#### [Task details]
Among the records that follow, how many lines contain the word "Right"? Give the number and no other words.

(Collected data)
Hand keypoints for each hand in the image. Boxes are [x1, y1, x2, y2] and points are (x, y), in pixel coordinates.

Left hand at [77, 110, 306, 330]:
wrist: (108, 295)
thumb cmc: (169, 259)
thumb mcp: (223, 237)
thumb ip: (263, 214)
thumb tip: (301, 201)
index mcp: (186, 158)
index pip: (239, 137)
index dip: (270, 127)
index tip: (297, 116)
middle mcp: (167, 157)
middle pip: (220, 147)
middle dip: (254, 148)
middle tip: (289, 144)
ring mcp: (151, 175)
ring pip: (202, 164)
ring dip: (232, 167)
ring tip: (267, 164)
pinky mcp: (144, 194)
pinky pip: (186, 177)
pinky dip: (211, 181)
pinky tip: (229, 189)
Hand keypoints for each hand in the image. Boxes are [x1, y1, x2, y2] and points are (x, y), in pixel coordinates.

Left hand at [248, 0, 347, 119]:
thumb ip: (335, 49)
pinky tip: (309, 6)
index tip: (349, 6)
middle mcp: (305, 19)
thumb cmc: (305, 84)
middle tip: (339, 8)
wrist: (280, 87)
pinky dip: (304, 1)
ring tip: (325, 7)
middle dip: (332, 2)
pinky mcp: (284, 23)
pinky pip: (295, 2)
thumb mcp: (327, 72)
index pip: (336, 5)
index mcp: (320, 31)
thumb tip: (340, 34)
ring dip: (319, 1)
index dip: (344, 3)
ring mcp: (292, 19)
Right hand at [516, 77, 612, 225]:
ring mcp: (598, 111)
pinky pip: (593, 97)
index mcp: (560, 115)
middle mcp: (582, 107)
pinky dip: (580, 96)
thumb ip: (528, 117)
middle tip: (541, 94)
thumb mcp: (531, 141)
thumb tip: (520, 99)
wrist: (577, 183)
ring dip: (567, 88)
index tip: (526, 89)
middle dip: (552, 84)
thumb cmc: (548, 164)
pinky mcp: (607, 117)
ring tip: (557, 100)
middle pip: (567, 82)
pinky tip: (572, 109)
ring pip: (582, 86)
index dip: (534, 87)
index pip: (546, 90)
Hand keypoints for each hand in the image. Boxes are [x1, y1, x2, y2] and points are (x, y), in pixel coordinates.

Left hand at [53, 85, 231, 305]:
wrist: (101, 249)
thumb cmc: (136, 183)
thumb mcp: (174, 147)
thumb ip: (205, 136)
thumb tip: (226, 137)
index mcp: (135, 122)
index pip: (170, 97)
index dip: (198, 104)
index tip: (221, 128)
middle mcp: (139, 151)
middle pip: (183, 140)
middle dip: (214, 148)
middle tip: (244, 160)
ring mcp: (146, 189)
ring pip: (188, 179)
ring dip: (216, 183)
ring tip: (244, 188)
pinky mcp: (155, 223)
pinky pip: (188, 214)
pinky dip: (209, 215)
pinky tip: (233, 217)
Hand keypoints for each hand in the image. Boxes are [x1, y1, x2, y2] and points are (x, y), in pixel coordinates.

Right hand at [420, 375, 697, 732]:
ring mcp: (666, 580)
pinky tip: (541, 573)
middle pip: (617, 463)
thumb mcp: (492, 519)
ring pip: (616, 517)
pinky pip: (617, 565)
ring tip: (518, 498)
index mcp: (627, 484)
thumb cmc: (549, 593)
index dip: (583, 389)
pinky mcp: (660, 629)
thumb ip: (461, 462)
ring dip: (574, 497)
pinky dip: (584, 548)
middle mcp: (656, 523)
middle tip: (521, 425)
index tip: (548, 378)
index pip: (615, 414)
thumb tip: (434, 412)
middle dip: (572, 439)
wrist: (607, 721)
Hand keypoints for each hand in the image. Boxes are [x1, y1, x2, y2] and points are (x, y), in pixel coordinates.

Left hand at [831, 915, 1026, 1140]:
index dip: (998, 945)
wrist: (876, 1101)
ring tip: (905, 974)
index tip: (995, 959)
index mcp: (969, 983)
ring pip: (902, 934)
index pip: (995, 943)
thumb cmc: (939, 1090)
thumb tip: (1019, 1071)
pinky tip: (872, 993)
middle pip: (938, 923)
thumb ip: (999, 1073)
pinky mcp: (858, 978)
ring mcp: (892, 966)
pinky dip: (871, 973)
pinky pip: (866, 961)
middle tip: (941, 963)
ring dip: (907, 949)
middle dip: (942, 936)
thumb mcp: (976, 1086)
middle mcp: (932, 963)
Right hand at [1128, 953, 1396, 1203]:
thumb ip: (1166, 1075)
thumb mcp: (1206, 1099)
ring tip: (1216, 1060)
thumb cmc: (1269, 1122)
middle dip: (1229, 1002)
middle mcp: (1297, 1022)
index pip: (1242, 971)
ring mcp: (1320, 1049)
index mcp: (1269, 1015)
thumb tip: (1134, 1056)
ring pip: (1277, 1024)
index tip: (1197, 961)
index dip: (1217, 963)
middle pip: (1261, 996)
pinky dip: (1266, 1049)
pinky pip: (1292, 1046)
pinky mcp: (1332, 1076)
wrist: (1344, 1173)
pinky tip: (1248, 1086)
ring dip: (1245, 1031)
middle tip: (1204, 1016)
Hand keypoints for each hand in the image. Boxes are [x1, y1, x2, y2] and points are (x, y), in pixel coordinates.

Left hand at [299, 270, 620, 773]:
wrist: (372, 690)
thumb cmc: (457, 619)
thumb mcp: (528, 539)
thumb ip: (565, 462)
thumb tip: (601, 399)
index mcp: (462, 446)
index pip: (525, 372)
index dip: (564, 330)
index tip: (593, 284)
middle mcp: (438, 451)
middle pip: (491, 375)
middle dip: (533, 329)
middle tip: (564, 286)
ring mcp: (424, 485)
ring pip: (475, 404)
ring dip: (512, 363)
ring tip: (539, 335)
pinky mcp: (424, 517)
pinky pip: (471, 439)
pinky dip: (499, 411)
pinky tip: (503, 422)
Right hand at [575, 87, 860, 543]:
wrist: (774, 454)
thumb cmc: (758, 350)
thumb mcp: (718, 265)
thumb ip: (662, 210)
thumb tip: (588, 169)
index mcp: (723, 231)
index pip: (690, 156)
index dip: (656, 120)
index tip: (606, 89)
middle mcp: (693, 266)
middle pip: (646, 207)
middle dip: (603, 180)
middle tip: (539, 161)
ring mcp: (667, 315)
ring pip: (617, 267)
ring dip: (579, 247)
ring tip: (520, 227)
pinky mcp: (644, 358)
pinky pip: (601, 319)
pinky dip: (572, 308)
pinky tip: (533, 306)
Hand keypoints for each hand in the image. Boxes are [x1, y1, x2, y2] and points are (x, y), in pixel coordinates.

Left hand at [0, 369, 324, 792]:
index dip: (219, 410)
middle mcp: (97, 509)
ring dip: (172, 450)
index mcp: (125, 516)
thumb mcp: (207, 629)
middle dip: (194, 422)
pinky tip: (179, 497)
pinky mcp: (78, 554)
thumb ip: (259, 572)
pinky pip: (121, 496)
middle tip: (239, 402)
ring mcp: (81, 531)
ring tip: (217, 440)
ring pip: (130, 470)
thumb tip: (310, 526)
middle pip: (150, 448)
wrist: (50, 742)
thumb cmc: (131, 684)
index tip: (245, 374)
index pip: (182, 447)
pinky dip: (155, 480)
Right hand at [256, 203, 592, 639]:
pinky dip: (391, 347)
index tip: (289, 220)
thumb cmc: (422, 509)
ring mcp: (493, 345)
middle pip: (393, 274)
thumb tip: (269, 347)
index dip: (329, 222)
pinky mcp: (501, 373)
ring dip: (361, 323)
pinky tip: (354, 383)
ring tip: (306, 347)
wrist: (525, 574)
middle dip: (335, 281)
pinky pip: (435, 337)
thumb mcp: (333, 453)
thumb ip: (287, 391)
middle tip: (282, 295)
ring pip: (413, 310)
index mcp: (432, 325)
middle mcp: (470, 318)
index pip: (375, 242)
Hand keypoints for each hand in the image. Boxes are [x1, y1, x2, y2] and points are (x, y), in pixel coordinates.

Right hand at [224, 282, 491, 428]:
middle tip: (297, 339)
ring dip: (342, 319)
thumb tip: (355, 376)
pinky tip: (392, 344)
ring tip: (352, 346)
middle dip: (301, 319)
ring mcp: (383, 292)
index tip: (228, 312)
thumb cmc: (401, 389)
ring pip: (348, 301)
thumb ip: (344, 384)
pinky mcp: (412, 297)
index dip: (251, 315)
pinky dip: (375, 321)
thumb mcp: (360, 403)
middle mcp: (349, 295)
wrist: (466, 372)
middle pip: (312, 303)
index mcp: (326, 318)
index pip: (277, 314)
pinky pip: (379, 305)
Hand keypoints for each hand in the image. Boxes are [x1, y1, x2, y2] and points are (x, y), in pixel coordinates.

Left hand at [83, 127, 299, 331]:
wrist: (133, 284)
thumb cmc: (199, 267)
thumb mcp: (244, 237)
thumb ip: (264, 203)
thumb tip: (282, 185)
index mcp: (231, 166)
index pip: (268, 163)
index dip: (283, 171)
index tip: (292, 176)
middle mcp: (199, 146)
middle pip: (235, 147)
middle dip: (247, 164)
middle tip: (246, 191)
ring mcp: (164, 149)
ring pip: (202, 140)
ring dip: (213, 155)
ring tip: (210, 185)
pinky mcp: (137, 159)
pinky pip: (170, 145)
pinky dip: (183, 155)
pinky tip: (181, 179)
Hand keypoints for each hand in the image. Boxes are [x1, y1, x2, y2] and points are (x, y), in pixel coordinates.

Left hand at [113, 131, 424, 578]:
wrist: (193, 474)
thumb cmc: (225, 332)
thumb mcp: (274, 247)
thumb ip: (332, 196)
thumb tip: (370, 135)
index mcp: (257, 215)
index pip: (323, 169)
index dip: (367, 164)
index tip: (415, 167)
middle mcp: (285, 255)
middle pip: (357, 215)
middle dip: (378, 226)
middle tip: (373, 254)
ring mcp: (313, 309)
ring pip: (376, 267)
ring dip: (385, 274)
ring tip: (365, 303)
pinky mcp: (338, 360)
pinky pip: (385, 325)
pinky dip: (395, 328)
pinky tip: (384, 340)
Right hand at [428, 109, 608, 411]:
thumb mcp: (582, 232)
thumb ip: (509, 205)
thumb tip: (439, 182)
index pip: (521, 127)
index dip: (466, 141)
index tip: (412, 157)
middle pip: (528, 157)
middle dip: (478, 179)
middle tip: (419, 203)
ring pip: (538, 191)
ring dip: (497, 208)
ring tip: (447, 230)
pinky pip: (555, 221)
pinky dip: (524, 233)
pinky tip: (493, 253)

#### [Written reply]
7